Um cheiro bom vinha lá de baixo, Shibuya abriu os olhos e ficou meio desorientado.
- Onde eu estou? Ele ficou com esse ar perdido uns minutos até que todas as s informações retornassem a sua mente. Isso era algo tão comum que ele já tinha se acostumado, certa vez sua mãe até o levara ao medico por conta disso, ele simplesmente diagnosticou como estresse e excesso de informação, explicação estúpida para ele que no fim das contas entendeu que ele guardava informações demais.
Shibuya se levantou sendo praticamente chamado pela comida na cozinha, passou no banheiro antes penteou o cabelo, escovou os dentes e parou perdido em sua própria imagem no espelho.
- Quanto tempo poderei viver esse sonho? Suspirou profundamente e resolveu descer pra ver a comida.
- Bom dia, sua comida está cheirando muito bem, Mai.
- Ohaio, fiz onigiri e Tamagoyaki (omelete), mas não sabia se você não ia gostar. Mai corou por pensar eles pareciam um casal recém casado.
-Eu gosto de Tamagoyaki salgado, sou homem não gosto muito de doces.
- Ora quão másculo você pretende ser só porque não comer doces. Mai revirou os olhos.
- Bem mais do que você imagina, como você acha que posso manter um corpo tão bem equilibrado, se me entupisse de doces?
- Quão equilibrado você acha que seu corpo é?
- O suficiente para fazer garotas como você me acharem bonito?
- quem disse que eu lhe acho bonito. (ele conclui depois de ler o diário dela)
- Ora você me acha feio então?! Ele falou com espanto.
- Não eu não acho mas... ela percebeu que caiu totalmente no argumento de Shibuya.
- Então eu sou bonito, e assunto encerrado vamos comer?! Mai suspirou profundamente.
- Não posso comer com você, preciso fazer hora extra no mercado par cobrir as despesas extras, então..
- Vai trabalhar dobrado por que me hospedou em sua casa?
- Não é que esteja me queixando ou algo assim...
- Eu sinto muito, mas se você tivesse dito eu teria resolvido isso pra você.
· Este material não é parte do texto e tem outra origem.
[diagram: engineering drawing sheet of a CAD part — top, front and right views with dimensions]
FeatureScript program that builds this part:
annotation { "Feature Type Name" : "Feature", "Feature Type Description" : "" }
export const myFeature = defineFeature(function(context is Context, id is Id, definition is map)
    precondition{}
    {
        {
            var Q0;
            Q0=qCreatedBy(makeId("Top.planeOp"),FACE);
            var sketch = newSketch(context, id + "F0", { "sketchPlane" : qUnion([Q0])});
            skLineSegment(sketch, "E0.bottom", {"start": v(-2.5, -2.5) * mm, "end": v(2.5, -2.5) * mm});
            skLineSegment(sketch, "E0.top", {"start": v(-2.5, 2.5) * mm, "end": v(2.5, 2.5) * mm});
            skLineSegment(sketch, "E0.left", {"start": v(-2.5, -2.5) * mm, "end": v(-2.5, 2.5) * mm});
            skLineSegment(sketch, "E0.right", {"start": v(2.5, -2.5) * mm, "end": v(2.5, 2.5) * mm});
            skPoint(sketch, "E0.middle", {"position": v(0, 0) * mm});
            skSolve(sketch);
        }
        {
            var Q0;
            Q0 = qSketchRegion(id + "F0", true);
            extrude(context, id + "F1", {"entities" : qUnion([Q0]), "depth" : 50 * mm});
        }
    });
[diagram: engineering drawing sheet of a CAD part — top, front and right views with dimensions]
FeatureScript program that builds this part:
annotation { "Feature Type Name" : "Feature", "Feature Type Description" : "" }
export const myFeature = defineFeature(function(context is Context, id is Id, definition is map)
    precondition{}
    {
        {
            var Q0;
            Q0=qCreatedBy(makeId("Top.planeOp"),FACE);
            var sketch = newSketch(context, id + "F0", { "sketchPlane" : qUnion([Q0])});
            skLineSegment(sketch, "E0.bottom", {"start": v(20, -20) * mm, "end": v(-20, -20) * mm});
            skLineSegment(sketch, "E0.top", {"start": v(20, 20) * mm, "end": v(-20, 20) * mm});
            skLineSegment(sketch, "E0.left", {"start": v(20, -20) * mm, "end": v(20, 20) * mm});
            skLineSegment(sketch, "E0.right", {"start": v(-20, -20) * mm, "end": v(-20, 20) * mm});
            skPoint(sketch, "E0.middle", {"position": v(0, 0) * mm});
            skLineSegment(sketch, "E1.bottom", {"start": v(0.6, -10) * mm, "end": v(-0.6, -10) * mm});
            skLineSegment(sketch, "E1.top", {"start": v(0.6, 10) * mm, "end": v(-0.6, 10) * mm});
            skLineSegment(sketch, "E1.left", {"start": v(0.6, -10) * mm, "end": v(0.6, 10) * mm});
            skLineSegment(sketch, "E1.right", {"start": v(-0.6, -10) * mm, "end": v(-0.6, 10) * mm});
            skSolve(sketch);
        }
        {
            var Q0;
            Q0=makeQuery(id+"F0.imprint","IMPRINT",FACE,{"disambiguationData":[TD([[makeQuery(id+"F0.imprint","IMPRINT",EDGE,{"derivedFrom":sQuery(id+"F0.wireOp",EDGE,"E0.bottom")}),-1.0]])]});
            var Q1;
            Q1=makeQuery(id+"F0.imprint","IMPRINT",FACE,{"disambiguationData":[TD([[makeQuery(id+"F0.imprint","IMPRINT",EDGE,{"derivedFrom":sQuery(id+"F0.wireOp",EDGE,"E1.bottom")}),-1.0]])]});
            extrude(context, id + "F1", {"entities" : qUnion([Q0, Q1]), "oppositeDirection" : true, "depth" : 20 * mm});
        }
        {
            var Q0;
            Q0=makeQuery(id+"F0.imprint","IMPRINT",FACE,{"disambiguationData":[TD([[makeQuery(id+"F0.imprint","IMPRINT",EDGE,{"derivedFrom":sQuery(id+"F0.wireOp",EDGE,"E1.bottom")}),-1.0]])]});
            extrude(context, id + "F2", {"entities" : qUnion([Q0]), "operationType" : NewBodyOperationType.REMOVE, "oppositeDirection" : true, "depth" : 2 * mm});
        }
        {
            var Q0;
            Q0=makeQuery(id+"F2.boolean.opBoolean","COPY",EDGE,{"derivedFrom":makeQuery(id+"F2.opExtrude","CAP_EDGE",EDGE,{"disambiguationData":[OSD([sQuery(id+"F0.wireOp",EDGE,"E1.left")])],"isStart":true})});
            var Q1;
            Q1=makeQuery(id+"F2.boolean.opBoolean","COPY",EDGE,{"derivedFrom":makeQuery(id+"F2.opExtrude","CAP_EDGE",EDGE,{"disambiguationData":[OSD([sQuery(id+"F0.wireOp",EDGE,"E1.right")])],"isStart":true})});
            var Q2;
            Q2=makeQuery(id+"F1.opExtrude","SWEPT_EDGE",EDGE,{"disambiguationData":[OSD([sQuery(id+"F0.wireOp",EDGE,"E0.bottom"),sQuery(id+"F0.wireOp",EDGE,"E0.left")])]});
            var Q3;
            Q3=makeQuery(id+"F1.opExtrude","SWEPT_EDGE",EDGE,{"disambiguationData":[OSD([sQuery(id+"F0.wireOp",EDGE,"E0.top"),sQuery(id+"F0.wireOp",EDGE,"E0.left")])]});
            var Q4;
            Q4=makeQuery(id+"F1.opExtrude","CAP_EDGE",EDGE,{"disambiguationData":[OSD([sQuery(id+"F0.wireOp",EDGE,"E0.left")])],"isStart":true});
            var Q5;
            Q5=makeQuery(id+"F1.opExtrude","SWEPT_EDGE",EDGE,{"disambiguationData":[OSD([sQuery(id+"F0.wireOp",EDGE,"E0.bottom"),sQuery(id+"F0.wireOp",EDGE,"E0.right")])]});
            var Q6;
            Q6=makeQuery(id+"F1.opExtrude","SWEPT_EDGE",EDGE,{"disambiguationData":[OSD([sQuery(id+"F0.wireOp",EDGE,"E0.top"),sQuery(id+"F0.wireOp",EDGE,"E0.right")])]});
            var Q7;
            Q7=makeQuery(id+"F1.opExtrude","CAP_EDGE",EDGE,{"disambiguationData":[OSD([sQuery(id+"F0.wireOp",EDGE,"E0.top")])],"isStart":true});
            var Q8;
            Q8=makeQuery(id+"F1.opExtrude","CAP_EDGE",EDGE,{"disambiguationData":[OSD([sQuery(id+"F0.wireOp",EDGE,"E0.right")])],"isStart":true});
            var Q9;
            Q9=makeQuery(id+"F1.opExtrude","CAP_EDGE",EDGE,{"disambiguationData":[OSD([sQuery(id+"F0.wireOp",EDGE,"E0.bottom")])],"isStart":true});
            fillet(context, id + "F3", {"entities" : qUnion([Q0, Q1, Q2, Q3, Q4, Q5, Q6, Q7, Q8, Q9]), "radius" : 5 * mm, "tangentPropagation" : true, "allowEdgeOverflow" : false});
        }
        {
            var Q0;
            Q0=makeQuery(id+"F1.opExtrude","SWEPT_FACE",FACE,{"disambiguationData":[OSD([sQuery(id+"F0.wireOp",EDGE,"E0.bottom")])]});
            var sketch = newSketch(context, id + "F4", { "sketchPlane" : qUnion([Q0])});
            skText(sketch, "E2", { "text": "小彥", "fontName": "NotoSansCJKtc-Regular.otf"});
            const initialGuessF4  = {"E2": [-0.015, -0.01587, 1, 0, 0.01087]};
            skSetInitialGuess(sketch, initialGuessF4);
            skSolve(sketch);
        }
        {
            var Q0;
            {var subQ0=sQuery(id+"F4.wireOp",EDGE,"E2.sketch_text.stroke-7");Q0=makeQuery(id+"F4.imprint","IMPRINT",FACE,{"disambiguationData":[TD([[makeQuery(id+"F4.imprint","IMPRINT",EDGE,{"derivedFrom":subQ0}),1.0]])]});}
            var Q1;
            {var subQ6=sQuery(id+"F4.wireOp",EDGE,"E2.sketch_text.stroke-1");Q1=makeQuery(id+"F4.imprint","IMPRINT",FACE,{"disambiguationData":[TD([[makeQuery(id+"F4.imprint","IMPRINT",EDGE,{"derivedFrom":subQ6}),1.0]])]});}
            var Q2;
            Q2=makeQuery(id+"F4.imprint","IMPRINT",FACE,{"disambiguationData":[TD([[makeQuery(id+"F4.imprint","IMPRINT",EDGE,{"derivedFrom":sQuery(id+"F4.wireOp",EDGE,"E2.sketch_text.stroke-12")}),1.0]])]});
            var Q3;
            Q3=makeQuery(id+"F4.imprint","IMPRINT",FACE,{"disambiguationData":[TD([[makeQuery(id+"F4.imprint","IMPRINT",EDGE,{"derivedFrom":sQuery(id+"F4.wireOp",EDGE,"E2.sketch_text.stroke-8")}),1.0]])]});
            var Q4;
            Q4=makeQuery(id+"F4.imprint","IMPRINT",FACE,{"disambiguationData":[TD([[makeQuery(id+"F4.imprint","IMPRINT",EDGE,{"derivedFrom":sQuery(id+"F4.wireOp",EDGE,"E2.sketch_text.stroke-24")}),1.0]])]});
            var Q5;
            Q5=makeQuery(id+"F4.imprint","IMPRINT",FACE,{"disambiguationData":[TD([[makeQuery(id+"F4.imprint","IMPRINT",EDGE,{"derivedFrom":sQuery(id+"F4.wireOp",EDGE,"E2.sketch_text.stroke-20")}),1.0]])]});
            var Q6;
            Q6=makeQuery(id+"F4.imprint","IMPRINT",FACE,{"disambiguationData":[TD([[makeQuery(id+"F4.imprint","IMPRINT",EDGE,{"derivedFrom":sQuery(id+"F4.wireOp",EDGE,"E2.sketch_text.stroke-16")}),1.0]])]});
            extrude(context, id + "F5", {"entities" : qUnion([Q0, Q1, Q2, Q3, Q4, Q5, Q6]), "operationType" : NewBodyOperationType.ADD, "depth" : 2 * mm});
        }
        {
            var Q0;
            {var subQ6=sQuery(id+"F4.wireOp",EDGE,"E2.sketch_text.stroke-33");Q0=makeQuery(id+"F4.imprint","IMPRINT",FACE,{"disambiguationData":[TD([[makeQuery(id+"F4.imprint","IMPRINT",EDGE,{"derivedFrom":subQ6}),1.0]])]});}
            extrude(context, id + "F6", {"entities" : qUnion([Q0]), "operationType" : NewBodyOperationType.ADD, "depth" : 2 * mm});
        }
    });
Shibuya foi até seu sobretudo e tirou uma nota de 20000 Yenes.
- Se não for suficiente, por favor, me diga. Ele estendeu a nota pra Mai.
- Eu... eu não posso aceitar!
- Você deve, afinal como posso me considerar um homem sendo sustentado por uma garota?
- Eu não estou lhe sustentando! Não é como se fossemos um casal se ele dissesse isso? Pensou.
- Por isso deve aceitar minha oferta. Como precisava do dinheiro e como sempre era inútil discutir com Naru, ela simplesmente desistiu.
- Está bem, muito obrigada.
-Então podemos tomar café agora?
- Sim, sente-se e eu sirvo você.
Depois do café Mai decidiu ir trabalhar mais cedo.
-Mai se importa se for buscá-la no trabalho mais uma vez? Ela corou com a pergunta.
- Não, mas por que você...
- É perigoso seu caminho então eu pensei que como agradecimento eu poderia acompanhá-la para que estivesse mais segura ao vir pra casa. Na verdade ele queria passar o maior tempo possível com ela.
- Arigatou gozaimasu. Dizendo isso ela sorriu pegou sua bolsa e foi embora.